Provided text:
════════

# Stinky Pillows



## TQA (Apr 4, 2009)

At the moment I guess I get about 4 months from a pillow before the smell gets out of hand and I buy new.

So my question is can anyone recomend a way of treating or cleaning or washing pillows that will work on a cruising sailboat.


----------



## knothead (Apr 9, 2003)

Aren't pillows washable? 
I suppose a feather pillow might not be but I'm pretty sure the foam ones are.

What is making them stinky? Is it mildew or sweat?

Have you tried Febreze? Febreze® - Freshens Air, Eliminates Car, Laundry & Home Odors


----------



## sailingdog (Mar 19, 2006)

It all depends on what it is made of. Some, like the down pillows, are probably unsalvageable. 

Spray it with KO so that it is saturated and leave in the sunlight to dry.  Or saturate it with PureAyre and leave it in the sunlight to dry.

════════

Set exercise 1:
In the pillow thread, about how long does TQA get from a pillow before the smell gets out of hand?

Stored items from a collection:
════════

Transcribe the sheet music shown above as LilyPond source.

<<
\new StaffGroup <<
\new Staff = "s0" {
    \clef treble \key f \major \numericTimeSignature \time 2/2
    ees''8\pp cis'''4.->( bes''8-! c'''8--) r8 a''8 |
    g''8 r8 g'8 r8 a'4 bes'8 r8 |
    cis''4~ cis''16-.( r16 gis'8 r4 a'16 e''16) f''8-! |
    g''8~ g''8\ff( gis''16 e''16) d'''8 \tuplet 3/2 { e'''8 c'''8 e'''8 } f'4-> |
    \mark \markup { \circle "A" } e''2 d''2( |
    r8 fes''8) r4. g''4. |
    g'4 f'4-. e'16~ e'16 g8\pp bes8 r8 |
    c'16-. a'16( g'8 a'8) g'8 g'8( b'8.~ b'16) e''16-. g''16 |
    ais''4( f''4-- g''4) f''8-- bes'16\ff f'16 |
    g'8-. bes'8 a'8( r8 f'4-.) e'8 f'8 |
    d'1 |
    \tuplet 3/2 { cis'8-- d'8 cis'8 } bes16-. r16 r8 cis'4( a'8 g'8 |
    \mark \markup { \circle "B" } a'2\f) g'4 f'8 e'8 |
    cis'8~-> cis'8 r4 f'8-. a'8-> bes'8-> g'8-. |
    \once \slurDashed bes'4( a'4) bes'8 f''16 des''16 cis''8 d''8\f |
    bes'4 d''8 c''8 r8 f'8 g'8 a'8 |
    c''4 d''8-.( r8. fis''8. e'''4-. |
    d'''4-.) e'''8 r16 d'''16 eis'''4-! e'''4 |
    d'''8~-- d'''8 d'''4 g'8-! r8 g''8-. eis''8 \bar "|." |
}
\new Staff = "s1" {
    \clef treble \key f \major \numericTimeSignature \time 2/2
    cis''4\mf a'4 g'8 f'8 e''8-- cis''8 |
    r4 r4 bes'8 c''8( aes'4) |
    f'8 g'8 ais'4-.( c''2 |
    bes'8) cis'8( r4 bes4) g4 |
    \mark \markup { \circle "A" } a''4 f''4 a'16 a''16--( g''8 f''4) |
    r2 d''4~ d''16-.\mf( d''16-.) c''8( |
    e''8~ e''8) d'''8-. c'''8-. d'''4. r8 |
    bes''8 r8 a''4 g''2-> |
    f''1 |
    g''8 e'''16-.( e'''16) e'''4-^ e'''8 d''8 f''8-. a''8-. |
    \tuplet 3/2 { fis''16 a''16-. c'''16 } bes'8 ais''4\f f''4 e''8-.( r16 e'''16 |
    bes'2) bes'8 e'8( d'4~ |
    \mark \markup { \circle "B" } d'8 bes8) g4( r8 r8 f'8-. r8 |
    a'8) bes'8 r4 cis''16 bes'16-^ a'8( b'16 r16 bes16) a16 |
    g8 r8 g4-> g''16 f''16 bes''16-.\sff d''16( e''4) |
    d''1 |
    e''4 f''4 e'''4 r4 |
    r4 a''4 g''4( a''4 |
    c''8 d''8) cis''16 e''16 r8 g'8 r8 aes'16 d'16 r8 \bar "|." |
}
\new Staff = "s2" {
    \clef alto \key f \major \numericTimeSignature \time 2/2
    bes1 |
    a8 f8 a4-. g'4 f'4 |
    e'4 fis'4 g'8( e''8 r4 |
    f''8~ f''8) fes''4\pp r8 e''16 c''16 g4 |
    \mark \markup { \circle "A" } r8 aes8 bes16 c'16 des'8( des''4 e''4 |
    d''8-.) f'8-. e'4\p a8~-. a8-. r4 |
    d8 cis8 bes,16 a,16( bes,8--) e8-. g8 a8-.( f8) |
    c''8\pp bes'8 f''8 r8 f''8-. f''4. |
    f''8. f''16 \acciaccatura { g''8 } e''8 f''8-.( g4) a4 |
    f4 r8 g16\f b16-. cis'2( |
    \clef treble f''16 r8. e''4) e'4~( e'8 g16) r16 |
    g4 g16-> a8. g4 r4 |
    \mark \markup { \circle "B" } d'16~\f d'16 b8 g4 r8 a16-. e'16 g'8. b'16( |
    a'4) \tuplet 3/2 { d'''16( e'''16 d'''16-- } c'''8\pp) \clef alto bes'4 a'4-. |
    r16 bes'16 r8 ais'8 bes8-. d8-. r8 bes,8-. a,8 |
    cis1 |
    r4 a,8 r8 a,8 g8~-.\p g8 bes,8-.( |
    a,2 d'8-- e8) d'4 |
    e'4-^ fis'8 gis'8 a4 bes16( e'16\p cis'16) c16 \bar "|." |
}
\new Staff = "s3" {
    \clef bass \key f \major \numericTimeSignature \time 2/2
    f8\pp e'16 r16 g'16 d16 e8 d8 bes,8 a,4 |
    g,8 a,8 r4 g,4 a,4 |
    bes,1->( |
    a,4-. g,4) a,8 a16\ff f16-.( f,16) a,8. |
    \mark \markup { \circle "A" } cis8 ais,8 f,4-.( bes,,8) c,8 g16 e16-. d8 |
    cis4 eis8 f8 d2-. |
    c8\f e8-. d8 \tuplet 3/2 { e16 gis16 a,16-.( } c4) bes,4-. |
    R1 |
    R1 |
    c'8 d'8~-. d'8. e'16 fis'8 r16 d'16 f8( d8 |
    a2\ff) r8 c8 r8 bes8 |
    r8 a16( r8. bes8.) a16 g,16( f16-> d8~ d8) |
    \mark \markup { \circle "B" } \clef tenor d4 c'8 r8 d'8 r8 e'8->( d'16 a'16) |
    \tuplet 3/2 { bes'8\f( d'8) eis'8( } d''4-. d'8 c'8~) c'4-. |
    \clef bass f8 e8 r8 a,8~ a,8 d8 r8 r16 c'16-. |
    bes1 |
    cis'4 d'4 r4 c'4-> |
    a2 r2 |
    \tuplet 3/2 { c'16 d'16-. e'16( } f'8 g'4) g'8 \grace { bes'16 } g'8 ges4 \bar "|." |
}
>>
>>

════════

Set exercise 2:
Count how many lines of the listing contain the string "time", where case counts, and give only the number.

Reply 1:
About 4 months.

Reply 2:
4